▸ **PROBLEM TO SOLVE**:
Arrange the lines from the one containing "name author: A. DC." through the one containing "collection date: 1941-03-15", both included, as a JSON list of strings with one string per line and blank lines omitted.

***** MATERIAL SHOWN

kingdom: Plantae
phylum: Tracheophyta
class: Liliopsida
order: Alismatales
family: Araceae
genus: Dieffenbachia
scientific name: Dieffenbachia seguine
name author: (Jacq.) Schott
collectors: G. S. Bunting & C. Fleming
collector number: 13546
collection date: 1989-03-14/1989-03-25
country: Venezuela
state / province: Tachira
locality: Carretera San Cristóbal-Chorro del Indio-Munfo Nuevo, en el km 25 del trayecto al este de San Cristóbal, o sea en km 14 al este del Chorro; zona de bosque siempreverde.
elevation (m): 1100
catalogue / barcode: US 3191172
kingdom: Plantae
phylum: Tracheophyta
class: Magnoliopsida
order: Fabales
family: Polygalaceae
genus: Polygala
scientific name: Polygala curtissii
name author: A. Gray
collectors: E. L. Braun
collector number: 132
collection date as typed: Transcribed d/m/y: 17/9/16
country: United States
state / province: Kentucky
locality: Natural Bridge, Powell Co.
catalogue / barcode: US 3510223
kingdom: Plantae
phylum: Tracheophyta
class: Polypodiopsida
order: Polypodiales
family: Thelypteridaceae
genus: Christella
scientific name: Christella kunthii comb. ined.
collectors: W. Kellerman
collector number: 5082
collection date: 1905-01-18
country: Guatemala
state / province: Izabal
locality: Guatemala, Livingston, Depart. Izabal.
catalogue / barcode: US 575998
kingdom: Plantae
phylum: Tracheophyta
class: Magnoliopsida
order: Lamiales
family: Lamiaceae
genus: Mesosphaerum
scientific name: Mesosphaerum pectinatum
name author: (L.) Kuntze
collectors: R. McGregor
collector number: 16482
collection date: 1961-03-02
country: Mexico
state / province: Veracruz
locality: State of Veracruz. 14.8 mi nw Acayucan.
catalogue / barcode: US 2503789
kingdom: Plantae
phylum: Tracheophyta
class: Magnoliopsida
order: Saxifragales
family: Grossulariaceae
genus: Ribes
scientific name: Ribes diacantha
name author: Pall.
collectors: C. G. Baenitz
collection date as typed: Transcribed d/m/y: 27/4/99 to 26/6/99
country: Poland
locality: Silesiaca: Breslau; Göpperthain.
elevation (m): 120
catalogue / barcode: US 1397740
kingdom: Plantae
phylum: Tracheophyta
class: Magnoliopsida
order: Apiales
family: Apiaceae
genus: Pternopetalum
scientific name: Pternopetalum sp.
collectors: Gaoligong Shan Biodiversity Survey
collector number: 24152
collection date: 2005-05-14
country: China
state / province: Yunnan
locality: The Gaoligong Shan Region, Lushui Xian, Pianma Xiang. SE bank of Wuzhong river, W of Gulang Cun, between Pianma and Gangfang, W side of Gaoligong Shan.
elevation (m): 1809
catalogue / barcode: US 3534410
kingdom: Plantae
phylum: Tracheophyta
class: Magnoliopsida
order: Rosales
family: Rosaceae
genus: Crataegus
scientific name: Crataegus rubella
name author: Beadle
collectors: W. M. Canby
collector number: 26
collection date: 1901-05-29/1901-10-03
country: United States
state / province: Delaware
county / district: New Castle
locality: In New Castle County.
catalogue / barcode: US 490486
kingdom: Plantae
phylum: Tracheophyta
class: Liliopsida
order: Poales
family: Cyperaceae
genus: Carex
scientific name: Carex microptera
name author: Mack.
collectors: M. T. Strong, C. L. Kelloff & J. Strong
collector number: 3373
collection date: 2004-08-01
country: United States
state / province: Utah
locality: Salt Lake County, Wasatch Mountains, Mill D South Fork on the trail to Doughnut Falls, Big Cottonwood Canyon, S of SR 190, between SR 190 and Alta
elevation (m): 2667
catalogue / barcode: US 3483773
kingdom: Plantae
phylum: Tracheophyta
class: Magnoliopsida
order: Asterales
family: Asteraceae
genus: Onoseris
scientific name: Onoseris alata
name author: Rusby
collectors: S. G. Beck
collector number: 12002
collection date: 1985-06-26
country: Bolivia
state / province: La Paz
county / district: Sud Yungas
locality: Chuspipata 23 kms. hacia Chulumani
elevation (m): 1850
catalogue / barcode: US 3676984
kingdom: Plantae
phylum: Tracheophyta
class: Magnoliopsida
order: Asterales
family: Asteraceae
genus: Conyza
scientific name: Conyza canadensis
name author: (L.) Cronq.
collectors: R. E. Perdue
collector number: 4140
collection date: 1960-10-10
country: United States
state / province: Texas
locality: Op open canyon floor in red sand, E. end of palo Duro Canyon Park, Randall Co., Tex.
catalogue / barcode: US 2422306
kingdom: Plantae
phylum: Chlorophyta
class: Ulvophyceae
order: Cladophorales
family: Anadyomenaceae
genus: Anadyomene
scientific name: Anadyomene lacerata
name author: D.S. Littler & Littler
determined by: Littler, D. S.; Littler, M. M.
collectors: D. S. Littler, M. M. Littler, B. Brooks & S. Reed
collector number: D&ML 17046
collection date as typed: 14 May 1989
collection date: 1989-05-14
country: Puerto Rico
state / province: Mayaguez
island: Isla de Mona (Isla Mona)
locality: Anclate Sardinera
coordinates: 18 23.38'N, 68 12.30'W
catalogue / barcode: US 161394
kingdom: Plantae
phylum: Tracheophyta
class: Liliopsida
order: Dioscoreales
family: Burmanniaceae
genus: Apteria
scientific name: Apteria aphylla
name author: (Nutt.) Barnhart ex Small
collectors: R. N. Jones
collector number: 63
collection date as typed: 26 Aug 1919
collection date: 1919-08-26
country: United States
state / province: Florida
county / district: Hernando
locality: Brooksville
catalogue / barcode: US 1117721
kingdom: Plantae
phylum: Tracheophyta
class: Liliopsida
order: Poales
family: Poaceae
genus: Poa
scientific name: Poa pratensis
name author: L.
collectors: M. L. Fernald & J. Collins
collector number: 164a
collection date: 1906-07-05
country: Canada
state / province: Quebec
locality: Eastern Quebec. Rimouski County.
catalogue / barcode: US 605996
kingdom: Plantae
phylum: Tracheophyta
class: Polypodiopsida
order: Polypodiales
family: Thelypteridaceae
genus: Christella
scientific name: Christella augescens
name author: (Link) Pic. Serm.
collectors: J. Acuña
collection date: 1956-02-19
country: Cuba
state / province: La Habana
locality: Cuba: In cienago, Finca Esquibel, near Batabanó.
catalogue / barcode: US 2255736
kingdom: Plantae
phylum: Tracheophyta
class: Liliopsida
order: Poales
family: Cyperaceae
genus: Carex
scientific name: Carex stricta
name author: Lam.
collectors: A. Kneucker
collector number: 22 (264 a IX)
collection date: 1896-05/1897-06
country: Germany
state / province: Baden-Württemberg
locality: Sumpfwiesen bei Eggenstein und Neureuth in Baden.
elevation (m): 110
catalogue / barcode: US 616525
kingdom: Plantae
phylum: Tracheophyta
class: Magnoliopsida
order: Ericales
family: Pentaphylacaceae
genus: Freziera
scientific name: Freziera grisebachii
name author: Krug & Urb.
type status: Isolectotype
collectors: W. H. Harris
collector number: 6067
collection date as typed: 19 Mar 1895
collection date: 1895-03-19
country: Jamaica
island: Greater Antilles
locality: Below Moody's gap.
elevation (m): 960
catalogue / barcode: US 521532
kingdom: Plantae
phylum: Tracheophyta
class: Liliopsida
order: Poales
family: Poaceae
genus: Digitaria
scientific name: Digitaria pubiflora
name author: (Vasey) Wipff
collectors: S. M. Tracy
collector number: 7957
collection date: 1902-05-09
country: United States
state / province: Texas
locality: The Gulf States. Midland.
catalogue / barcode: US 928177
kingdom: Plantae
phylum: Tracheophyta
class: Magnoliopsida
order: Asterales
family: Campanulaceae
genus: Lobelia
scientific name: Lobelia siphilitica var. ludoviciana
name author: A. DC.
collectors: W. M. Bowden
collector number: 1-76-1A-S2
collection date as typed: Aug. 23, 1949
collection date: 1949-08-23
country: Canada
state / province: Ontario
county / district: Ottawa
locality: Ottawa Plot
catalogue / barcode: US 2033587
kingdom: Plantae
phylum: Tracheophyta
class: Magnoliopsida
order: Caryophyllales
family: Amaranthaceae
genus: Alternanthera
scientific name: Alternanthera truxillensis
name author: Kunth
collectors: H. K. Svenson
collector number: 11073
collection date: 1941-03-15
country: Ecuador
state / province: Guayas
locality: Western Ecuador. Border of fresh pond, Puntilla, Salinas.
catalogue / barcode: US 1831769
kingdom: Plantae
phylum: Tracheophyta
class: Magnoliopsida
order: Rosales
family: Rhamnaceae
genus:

**********

▸ **OUTPUT**:
[
  "name author: A. DC.",
  "collectors: W. M. Bowden",
  "collector number: 1-76-1A-S2",
  "collection date as typed: Aug. 23, 1949",
  "collection date: 1949-08-23",
  "country: Canada",
  "state / province: Ontario",
  "county / district: Ottawa",
  "locality: Ottawa Plot",
  "catalogue / barcode: US 2033587",
  "kingdom: Plantae",
  "phylum: Tracheophyta",
  "class: Magnoliopsida",
  "order: Caryophyllales",
  "family: Amaranthaceae",
  "genus: Alternanthera",
  "scientific name: Alternanthera truxillensis",
  "name author: Kunth",
  "collectors: H. K. Svenson",
  "collector number: 11073",
  "collection date: 1941-03-15"
]